Second statutory prong:
- For swaps, Current Uncollateralized Exposure greater than $5B or Current Uncollateralized Exposure + Potential Future Exposure greater than $8B across all categories of swaps; and
- For security-based swaps, Current Uncollateralized Exposure greater than $2B or Current Uncollateralized Exposure + Potential Future Exposure greater than $4B across all categories of security-based swaps.
The first and third statutory prongs differ in that the first allows an entity that is not a highly leveraged financial entity to exclude positions held to “hedge or mitigate commercial risk” and certain hedging positions held by an “employee benefit plan” (as defined in ERISA). The hedging exclusion is also available to parties that hedge the risks of a majority-owned affiliate.
The Commissions differ in their definition of “hedging or mitigating commercial risk” and in the guidance around those definitions. Both require that the swap is not held:
- for a purpose that is in the nature of speculation or trading; or
- to hedge or mitigate the risk of another swap, unless that other position itself is held for the purpose of hedging or mitigating commercial risk
and both allow exclusion of swaps that are “economically appropriate to the reduction of risks in the conduct of management of a commercial enterprise,” where the risks arise from a number of enumerated scenarios.
The CFTC, but not the SEC, explicitly allows exclusion of swaps that are bona fide hedges from CFTC position limits or qualify for FASB/GASB hedging treatment.

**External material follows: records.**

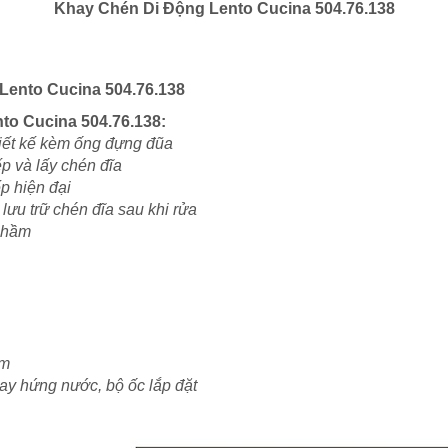
Khay Chén Di Động
Lento Cucina
504.76.138
Lento Cucina
504.76.138
nto Cucina
504.76.138
:
iết kế kèm ống đựng đũa
p và lấy chén đĩa
p hiện đại
lưu trữ chén đĩa sau khi rửa
 phầm
mm
hay hứng nước, bộ ốc lắp đặt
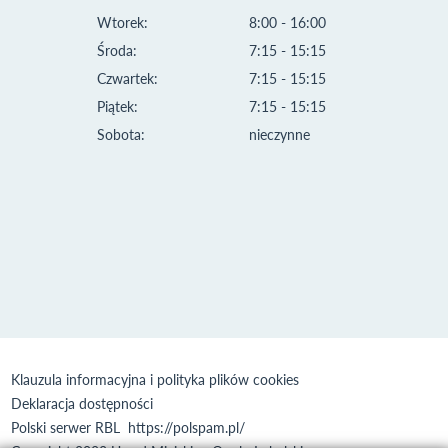
Wtorek:
8:00 - 16:00
Środa:
7:15 - 15:15
Czwartek:
7:15 - 15:15
Piątek:
7:15 - 15:15
Sobota:
nieczynne
Klauzula informacyjna i polityka plików cookies
Deklaracja dostępności
Polski serwer RBL
https://polspam.pl/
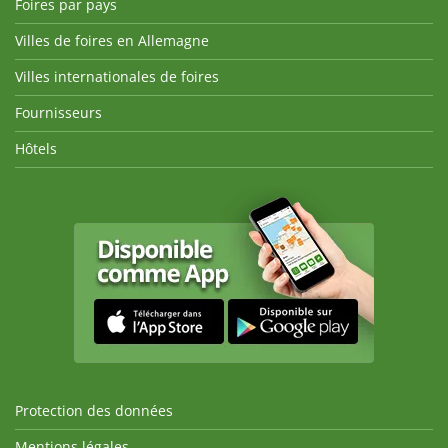
Foires par pays
Villes de foires en Allemagne
Villes internationales de foires
Fournisseurs
Hôtels
Protection des données
Mentions légales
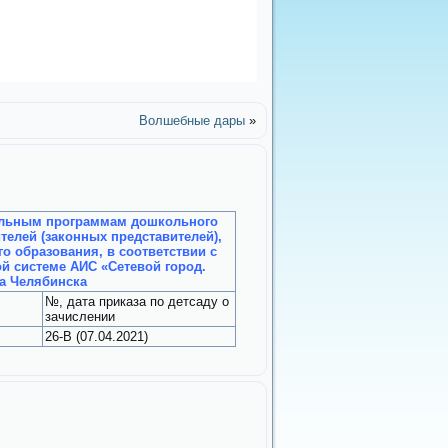
Волшебные дары
»
тельным программам дошкольного
елей (законных представителей),
 образования, в соответствии с
 системе АИС «Сетевой город.
да Челябинска
№, дата приказа по детсаду о
зачислении
26-В (07.04.2021)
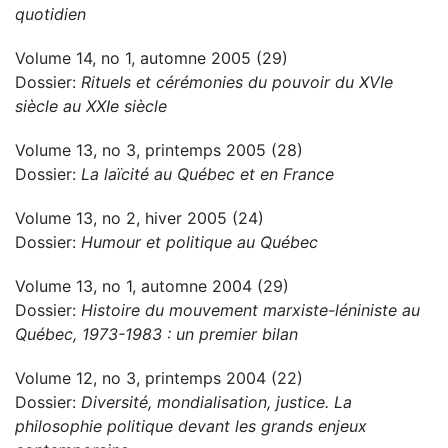
quotidien
Volume 14, no 1, automne 2005 (29)
Dossier:
Rituels et cérémonies du pouvoir du XVIe
siècle au XXIe siècle
Volume 13, no 3, printemps 2005 (28)
Dossier:
La laïcité au Québec et en France
Volume 13, no 2, hiver 2005 (24)
Dossier:
Humour et politique au Québec
Volume 13, no 1, automne 2004 (29)
Dossier:
Histoire du mouvement marxiste-léniniste au
Québec, 1973-1983 : un premier bilan
Volume 12, no 3, printemps 2004 (22)
Dossier:
Diversité, mondialisation, justice. La
philosophie politique devant les grands enjeux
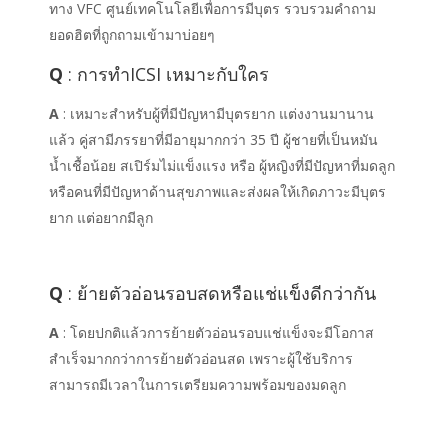
ทาง VFC ศูนย์เทคโนโลยีเพื่อการมีบุตร รวบรวมคำถาม
ยอดฮิตที่ถูกถามเข้ามาบ่อยๆ
Q
: การทำICSI เหมาะกับใคร
A
: เหมาะสำหรับผู้ที่มีปัญหามีบุตรยาก แต่งงานมานาน
แล้ว คู่สามีภรรยาที่มีอายุมากกว่า 35 ปี ผู้ชายที่เป็นหมัน
น้ำเชื้อน้อย สเปิร์มไม่แข็งแรง หรือ ผู้หญิงที่มีปัญหาที่มดลูก
หรือคนที่มีปัญหาด้านสุขภาพและส่งผลให้เกิดภาวะมีบุตร
ยาก แต่อยากมีลูก
Q
: ย้ายตัวอ่อนรอบสดหรือแช่แข็งดีกว่ากัน
A
: โดยปกติแล้วการย้ายตัวอ่อนรอบแช่แข็งจะมีโอกาส
สำเร็จมากกว่าการย้ายตัวอ่อนสด เพราะผู้ใช้บริการ
สามารถมีเวลาในการเตรียมความพร้อมของมดลูก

The CFTC, but not the SEC, excludes swaps held for “investing” purposes.
 The term “SD” refers to swap dealers and security-based swap dealers, the term “MSP” refers both to major swap participants and major security-based swap participants, the term “swap entity” refers to SDs and MSPs, and the term “swap” refers to both swaps and security-based swaps (“SBS”).
 As discussed below, these initial limits will be reduced in the future and are subject to an exception for swaps with municipalities, certain employee benefit plans and other “special entities.”
 The CFTC has had a “line of business” provision allowing non-ECPs to enter into swaps in connection with their business since the CFTC’s 1989 Swap Policy Statement. The final rule makes clear that market participants can no longer rely on the Swap Policy Statement.